(Stored entries)
▽

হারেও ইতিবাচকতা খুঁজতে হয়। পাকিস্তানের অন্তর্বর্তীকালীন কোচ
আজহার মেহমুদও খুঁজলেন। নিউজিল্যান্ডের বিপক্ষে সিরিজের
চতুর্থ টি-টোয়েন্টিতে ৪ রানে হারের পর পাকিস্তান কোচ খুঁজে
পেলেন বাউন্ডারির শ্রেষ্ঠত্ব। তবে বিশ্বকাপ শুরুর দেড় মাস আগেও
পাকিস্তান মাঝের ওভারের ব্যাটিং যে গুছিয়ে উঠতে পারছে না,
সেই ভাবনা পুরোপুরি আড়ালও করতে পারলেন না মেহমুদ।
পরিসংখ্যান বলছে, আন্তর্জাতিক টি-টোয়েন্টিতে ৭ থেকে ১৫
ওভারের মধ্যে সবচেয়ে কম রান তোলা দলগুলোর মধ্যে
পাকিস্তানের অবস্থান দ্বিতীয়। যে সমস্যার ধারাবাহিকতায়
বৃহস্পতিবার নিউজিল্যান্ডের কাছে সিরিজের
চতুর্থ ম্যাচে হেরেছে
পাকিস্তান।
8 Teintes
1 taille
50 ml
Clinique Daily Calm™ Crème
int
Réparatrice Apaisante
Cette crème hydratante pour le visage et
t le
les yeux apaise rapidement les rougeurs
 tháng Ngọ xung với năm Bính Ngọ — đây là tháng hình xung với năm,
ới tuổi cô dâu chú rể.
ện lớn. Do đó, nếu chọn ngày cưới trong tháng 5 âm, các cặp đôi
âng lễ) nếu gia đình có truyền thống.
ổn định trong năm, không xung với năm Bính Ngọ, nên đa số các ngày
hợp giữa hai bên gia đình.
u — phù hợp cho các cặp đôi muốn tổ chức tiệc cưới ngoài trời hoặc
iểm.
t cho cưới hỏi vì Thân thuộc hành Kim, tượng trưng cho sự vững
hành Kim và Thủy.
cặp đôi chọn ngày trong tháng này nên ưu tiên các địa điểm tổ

△
▽

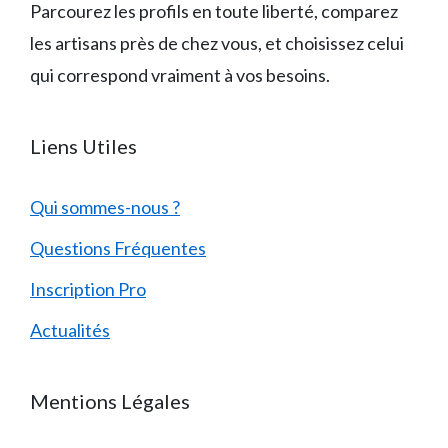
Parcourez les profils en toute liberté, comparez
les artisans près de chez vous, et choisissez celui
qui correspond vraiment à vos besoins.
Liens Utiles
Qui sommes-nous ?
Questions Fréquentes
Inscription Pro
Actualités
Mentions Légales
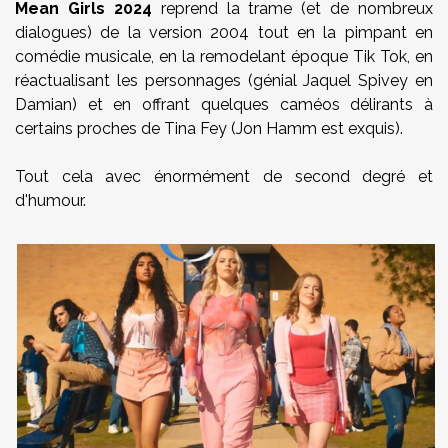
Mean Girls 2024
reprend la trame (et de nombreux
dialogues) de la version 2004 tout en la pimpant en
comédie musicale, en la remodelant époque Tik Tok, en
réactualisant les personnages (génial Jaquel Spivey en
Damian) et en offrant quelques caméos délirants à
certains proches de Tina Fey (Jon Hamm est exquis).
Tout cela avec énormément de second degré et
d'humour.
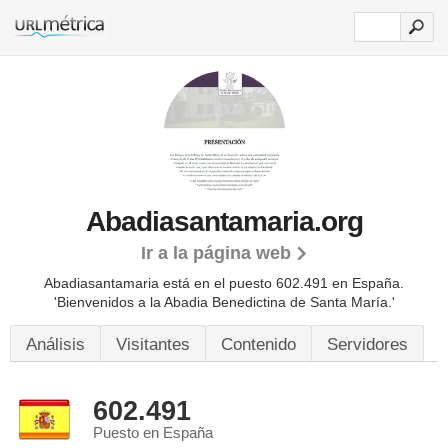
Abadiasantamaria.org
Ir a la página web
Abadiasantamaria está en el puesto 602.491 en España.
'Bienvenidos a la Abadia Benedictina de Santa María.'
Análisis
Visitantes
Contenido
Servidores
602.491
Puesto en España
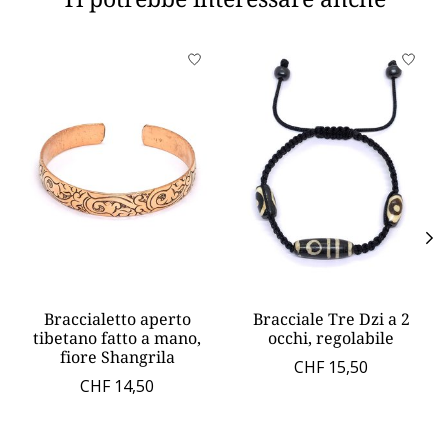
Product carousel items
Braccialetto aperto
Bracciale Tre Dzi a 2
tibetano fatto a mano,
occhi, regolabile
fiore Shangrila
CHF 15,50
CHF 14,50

△
▽

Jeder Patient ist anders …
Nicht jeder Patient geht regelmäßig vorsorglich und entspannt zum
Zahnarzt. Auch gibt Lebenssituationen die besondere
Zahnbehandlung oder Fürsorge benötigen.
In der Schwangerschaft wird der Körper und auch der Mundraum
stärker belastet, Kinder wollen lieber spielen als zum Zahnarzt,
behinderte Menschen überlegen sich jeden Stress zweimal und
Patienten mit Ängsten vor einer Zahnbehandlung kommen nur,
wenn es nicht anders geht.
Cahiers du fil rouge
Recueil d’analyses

△

▸ **Problem requirements**
Would you print exactly, and only, the lines of the data above from the line with "Cette crème hydratante pour le visage et" through the line with "cặp đôi chọn", inclusive?

▸ **Solution to the exercise**
Cette crème hydratante pour le visage et
t le
les yeux apaise rapidement les rougeurs
 tháng Ngọ xung với năm Bính Ngọ — đây là tháng hình xung với năm,
ới tuổi cô dâu chú rể.
ện lớn. Do đó, nếu chọn ngày cưới trong tháng 5 âm, các cặp đôi
âng lễ) nếu gia đình có truyền thống.
ổn định trong năm, không xung với năm Bính Ngọ, nên đa số các ngày
hợp giữa hai bên gia đình.
u — phù hợp cho các cặp đôi muốn tổ chức tiệc cưới ngoài trời hoặc
iểm.
t cho cưới hỏi vì Thân thuộc hành Kim, tượng trưng cho sự vững
hành Kim và Thủy.
cặp đôi chọn ngày trong tháng này nên ưu tiên các địa điểm tổ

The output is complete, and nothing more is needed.